I sent the following letter to HW to clairify my response to a question he asked me in Vienna about lengths of proofs. I’m posting it here in case others are interested.

I want to expand on my answer to your question about how much longer proofs are in Coq vs paper proof, and if there is an exponential blow up. I said that there appears to be only a constant multiplicative factor increase in size. This size refers to the size of the input file provided to Coq. This input file is a high level language that is interpreted as a λ-expression that represents is the proof term. This process is subject to an exponential blow up. For example the user could issue the command, “the current goal is a tautology”, and this could create a large λ-expression representing the proof of the tautology. In fact there could be more than an exponential blow up because the high level commands could run arbitrary ML programs to generate arbitrarily large λ-expressions.

But in practice these problems are solved in a different manner because Coq (and most dependent type theories) supports so-called proofs by reflection. Coq has functions, and many decision procedures can be implemented as a Coq λ-expression. Then, because the function is internal, this decision procedure can be proved sound. Thus the λ-expression (proof) of problems solved by the decision procedure consists of the statement of the problem + the implementation of the decision procedure + the proof of soundness of the decision procedure. The last two expressions are of constant size, so the λ-expression (proof) is on order of the size of the problem. During type checking (proof verification) the decision procedure is evaluated and returns true (if the expression is well typed). By the soundness theorem the proof is sound.

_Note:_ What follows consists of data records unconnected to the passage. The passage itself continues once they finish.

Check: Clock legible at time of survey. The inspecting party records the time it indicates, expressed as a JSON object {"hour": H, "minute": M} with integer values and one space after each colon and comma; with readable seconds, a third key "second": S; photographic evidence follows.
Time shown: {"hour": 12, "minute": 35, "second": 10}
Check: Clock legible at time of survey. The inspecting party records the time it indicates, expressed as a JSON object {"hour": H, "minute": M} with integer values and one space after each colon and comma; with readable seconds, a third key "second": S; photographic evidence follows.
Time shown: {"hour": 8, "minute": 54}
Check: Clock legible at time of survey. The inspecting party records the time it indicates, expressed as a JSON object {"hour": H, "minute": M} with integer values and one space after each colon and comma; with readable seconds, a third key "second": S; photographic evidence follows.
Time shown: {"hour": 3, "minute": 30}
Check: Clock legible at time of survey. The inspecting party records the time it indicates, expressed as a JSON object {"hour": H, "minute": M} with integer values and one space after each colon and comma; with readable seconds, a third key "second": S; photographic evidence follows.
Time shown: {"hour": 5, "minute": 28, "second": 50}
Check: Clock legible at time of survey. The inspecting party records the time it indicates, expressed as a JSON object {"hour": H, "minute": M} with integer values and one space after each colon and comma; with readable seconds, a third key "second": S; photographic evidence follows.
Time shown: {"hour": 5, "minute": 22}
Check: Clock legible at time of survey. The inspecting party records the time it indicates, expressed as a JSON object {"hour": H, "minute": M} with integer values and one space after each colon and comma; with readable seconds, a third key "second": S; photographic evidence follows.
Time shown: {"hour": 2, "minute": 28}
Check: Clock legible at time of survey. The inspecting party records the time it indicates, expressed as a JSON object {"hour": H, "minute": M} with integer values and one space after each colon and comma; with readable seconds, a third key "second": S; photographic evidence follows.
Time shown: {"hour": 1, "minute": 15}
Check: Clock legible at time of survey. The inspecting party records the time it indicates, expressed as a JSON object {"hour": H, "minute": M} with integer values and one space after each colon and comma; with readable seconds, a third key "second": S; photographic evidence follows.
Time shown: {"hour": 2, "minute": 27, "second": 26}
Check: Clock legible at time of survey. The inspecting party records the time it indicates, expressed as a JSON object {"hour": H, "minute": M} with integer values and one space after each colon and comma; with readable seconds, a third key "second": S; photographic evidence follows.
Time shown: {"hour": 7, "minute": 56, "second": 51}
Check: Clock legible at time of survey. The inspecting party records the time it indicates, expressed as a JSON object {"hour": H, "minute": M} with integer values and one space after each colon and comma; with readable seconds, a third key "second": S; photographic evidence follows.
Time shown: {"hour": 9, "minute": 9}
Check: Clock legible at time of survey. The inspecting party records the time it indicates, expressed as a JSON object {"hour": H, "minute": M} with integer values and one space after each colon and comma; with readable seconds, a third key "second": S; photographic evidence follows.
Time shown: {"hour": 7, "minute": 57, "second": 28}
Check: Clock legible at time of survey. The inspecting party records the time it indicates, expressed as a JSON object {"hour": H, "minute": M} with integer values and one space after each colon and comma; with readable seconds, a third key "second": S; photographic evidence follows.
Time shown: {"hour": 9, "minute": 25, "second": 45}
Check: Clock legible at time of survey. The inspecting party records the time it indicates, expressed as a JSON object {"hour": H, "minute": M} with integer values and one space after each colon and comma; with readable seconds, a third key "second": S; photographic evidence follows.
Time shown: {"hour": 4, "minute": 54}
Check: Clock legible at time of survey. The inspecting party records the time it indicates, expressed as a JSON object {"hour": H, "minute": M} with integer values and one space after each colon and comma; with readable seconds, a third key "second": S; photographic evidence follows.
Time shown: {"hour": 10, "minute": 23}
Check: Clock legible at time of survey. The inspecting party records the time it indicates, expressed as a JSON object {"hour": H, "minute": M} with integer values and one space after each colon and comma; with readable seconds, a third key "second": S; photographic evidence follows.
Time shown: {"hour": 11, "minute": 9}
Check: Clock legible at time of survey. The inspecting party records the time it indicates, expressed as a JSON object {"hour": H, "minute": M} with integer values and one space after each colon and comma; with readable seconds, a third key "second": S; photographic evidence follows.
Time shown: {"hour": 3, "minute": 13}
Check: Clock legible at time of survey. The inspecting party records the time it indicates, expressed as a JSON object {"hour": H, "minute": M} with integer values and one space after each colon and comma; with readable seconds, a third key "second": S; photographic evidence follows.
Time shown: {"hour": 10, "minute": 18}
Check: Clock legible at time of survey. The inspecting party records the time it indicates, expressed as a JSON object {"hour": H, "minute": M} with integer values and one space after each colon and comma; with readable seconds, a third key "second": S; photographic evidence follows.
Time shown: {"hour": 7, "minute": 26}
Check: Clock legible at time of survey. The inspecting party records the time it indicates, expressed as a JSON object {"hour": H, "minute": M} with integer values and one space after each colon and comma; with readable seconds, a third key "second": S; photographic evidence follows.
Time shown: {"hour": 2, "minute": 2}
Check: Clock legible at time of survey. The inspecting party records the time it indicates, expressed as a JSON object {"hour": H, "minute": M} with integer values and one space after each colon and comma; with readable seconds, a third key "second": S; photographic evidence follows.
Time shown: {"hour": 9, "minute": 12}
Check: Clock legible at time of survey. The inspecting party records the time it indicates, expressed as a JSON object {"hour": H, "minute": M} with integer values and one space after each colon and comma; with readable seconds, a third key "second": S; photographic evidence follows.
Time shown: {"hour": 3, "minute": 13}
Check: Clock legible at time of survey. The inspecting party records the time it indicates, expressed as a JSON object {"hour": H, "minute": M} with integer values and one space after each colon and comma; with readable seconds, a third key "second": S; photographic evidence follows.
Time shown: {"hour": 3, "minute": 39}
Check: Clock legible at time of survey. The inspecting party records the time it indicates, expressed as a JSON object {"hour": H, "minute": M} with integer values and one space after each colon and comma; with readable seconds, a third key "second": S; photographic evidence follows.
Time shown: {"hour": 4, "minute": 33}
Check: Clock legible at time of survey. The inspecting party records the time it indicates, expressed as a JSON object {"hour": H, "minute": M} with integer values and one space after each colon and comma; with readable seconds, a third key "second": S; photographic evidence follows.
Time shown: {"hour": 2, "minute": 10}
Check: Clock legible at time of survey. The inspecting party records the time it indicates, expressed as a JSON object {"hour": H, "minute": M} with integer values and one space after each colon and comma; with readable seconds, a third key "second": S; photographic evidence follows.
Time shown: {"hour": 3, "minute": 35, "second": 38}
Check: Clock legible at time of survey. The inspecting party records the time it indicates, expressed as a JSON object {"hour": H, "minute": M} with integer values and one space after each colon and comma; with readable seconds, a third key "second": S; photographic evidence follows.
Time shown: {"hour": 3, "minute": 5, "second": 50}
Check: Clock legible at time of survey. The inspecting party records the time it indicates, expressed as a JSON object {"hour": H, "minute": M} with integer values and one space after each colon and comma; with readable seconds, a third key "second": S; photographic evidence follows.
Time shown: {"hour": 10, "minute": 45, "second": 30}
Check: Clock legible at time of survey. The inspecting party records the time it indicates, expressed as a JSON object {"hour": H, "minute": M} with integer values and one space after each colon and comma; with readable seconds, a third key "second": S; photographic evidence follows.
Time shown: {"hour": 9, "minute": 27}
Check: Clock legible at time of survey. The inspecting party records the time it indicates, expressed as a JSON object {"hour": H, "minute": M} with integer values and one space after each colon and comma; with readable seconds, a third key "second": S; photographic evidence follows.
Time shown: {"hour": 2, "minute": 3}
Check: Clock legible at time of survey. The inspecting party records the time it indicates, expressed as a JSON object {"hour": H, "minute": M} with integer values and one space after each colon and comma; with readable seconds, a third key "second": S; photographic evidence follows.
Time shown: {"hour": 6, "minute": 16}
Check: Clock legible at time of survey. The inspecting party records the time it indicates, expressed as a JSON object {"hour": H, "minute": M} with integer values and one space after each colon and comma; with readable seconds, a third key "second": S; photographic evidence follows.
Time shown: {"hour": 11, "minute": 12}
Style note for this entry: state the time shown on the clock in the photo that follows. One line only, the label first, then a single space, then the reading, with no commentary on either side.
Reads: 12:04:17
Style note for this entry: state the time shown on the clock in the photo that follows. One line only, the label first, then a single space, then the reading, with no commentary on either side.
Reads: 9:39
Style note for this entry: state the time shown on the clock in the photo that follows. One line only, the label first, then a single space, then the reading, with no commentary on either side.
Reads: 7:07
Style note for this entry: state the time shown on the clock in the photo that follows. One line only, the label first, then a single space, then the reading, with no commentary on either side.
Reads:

Because type checking (proof verification) can execute arbitrary Coq functions, the time to type check (proof verification) is not linear in the size of the λ-expression. This is where the exponential blow up that you are probably expecting is hidden. This blow up is potentially larger than exponential because Coq has very fast growing functions, but not as fast as recursive functions can grow because Coq cannot not evaluate all the recursive functions (assuming the consistency of Coq). The tautology procedure could also be implemented as a decision procedure this way, but presumably isn’t because the tautologies that arise in practice end up having smaller proofs if they are shown directly.

This blow up doesn’t seem to be a problem in practice because the problems solved by decision procedures in paper proofs are so simple that they are solved quickly by these super exponential decision procedures. This is presumably because if the steps were too big, humans wouldn’t be able to follow them. Of course, the decision procedures can take a while for the lemmas found in non-paper proofs, such as the four colour theorem. But the ability for proof assistants to accept these proofs in a reasonable amount of time (a few hours, or a few days) is one of the big advantages of proof assistants over paper proofs. So I hope this was clarifying.